Katanya juga bisa bertemu langsung dengan Yang Maha Esa. Rasanya penasaran sekali untuk langsung berhadapan dengan beliau untuk bertanya langung; untuk apa ia susah-susah diciptakan? Kalau memang segalanya sudah buruk rupa, untuk apa semua peralatan kosmetik itu yang membuat mereka terlihat palsu? Kalau memang segalanya sudah cacat, untuk apa operasi itu yang membuat mereka merasa lengkap?
"Kenapa..."
Hujan terasa asin saat bercampur bersama saliva, mungkin karena air matanya juga ikut andil di sana.
"...kenapa kalian ikut jatuh bersamaku?"
Ahaha.
Yang pertama memecah tawa adalah Kuzuryuu, si bangsat ini.
"Ahahaha, AHAHAHAHAHAHA! Tidak disangka terjun dari atap sekolah begitu mendebarkan!" Sonia berseru kegirangan di antara rasa ketakutan. Gadis manis itu menyeka derai tangis dengan jari-jari gemetar.
Komaeda menarik napas dalam untuk menelusuri kasur angin raksasa melalui seluruh syaraf belakang—yang entah sejak kapan begitu lancang membentang.
"Topannya... reda."
Di posisi ujung, sambil menarik beberapa perangkat serupa katrol yang tersambung pada balon angin, Peko bertutur.
Pelupuknya terpejam, ikut tertawa setelah memahami situasi. Ia melemaskan tulang punggung setelah melakukan beberapa kali hembusan panjang, sedikitnya bersyukur karena masih bisa bernapas, "Tidak kusangka mau mati saja bisa sesulit ini."
(Telinganya mendengar tangis, tawa, frustasi, lega. Tubuhnya menerima pelukan, pukulan, jeweran, guncangan.)
"Silakan mencoba bunuh diri kapan saja, Komaeda. Itu hak dan keputusanmu." Nanami terduduk, memeriksa keadaan PSPnya, "Tapi kami pasti akan tahu. Dan karena terlanjur tahu, kau tidak bisa melarang kami yang selalu ada di sekitarmu untuk menolong."
Dua bahunya terangkat tidak yakin.
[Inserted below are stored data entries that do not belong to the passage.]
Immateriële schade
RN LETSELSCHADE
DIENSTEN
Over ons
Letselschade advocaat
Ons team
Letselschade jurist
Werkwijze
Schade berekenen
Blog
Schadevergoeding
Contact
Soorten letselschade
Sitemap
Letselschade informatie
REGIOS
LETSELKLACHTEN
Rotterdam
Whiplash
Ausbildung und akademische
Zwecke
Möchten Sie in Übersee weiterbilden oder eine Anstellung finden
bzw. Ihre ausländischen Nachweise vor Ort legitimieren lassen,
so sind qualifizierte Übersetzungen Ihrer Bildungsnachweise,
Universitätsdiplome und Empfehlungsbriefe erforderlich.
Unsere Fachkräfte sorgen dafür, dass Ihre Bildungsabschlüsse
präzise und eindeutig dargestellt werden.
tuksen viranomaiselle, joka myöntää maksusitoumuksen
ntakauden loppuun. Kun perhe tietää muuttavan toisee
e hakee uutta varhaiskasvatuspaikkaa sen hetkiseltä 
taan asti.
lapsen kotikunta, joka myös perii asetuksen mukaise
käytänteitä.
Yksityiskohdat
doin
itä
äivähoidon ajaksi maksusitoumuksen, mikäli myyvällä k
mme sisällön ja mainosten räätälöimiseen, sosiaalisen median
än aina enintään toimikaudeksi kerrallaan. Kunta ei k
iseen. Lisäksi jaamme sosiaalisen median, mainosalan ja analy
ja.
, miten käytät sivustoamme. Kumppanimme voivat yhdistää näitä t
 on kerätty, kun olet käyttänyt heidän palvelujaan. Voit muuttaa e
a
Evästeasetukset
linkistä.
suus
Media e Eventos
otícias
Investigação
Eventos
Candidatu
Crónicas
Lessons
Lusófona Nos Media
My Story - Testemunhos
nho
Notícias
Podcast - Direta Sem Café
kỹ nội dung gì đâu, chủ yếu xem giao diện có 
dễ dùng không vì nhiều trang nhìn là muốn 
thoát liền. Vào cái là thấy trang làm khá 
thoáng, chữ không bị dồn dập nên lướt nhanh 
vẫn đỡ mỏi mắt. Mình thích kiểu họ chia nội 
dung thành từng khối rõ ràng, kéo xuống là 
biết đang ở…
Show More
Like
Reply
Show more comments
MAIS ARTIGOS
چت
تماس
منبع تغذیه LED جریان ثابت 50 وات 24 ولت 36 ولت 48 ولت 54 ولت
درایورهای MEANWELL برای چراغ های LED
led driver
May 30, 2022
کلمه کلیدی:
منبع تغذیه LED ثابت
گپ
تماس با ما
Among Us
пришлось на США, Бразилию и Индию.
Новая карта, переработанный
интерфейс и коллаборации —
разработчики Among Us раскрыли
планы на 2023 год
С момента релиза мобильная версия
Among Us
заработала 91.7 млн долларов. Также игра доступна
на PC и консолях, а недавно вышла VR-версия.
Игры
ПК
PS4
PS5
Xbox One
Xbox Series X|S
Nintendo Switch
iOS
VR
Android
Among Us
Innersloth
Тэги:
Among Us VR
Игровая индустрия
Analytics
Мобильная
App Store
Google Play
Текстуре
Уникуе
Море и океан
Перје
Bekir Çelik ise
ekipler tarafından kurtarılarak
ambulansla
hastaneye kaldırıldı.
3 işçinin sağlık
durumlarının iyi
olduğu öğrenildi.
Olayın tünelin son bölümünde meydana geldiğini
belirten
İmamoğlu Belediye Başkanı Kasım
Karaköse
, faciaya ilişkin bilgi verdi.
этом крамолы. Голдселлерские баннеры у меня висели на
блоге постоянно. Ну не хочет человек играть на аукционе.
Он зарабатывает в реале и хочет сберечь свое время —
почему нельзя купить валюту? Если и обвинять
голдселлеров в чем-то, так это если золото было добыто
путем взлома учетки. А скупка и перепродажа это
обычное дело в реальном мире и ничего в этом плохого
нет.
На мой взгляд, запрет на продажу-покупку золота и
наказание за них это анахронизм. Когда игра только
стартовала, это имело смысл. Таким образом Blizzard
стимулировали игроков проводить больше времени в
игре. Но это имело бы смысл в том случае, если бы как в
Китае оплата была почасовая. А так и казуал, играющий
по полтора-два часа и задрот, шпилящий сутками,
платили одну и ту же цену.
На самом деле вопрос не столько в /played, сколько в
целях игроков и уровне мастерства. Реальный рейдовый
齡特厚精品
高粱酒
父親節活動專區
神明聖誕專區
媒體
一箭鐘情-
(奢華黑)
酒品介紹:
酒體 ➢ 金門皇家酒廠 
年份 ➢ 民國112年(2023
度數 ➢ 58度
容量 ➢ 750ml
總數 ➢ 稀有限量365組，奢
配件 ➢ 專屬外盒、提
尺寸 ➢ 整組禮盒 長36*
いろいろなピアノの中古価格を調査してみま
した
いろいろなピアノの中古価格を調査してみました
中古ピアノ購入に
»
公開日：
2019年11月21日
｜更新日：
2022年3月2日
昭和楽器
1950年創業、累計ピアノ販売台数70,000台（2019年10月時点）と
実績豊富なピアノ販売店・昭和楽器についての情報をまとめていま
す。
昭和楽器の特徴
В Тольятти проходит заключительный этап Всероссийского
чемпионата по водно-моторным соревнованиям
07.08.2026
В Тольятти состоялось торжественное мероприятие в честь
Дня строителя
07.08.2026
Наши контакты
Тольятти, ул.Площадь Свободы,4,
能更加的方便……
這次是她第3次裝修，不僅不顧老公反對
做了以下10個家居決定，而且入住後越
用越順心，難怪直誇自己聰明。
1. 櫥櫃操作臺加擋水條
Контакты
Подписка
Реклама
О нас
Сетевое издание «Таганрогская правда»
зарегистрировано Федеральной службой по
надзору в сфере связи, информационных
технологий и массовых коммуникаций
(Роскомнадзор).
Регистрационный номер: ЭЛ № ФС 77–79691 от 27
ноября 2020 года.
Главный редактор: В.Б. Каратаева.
Menolong dan menemani seperti dua frasa yang saling berkaitan erat.
"Terima kasih untuk hari ini. Kapan-kapan aku akan mencoba bunuh diri lagi." senyum khas terpulas melihat sinar senja kembali memerah.
Komaeda sangat ingin tahu, siapa darinya atau teman-temannya yang sanggup mentolerir irama kaset berulang. Kira-kira kubu mana yang akan hancur duluan.
Karena kisah ini tidak mungkin selamanya.
Let the Rain
「 Don't worry about dying, that will take care of itself when it's time. For now, keep stay alive ! 」
A/N: Nggak mau muluk, hanya mencoba sedikit realistis di sini. Nggak hanya karena sekali diselamatin, orang frustrasi bakal berhenti depresi dan lepas gitu aja dari keinginan bunuh diri. Maaf karena isinya terlalu implisit, author bukan tipe penjabar yang baik. Semoga kita semua masih hidup sampai limit yang ditentukan Tuhan.